- Opening Delimiter -
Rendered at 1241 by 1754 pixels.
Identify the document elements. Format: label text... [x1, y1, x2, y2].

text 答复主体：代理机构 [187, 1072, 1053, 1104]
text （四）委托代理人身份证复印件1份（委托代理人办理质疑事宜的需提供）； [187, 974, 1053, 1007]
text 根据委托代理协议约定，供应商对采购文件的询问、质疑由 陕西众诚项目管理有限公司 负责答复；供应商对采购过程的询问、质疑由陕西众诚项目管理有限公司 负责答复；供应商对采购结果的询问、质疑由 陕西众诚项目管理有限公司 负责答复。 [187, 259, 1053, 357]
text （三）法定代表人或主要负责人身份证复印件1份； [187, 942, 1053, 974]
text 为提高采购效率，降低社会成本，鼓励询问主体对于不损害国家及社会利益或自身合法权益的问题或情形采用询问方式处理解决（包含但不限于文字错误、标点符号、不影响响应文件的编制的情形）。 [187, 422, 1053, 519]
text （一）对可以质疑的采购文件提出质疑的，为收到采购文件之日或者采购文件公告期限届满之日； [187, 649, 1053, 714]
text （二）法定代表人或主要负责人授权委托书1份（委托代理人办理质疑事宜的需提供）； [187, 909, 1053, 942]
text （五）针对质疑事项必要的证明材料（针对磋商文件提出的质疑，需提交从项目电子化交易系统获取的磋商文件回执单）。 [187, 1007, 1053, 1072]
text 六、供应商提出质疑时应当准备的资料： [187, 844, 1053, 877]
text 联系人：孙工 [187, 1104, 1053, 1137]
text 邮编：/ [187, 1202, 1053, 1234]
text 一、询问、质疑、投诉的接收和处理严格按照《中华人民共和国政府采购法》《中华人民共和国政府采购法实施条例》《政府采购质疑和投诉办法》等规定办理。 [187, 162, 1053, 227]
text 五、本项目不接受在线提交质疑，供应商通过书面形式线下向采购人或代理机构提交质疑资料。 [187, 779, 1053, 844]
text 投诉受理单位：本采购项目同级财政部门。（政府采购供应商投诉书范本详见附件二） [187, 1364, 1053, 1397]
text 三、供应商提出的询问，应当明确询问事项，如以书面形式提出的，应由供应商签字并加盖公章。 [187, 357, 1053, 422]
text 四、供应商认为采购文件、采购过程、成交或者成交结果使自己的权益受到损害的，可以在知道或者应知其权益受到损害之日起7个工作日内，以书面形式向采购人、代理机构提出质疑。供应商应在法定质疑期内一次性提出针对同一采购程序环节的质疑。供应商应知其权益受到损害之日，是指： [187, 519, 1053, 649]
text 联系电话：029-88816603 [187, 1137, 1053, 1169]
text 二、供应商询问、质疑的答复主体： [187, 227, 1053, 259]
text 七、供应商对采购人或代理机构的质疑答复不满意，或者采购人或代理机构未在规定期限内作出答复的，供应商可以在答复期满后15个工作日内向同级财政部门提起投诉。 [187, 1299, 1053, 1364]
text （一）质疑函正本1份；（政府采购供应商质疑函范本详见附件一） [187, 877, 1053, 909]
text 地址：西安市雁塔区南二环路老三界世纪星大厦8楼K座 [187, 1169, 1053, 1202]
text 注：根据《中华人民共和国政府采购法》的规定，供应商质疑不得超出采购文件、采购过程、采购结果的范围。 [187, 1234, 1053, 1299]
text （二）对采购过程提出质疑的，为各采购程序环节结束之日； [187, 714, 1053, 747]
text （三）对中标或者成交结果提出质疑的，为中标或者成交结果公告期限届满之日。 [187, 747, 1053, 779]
- Closing Delimiter -
Please give the number of lines in the data above where the word "中华人民共和国政府采购法" appears, and nothing besides.

2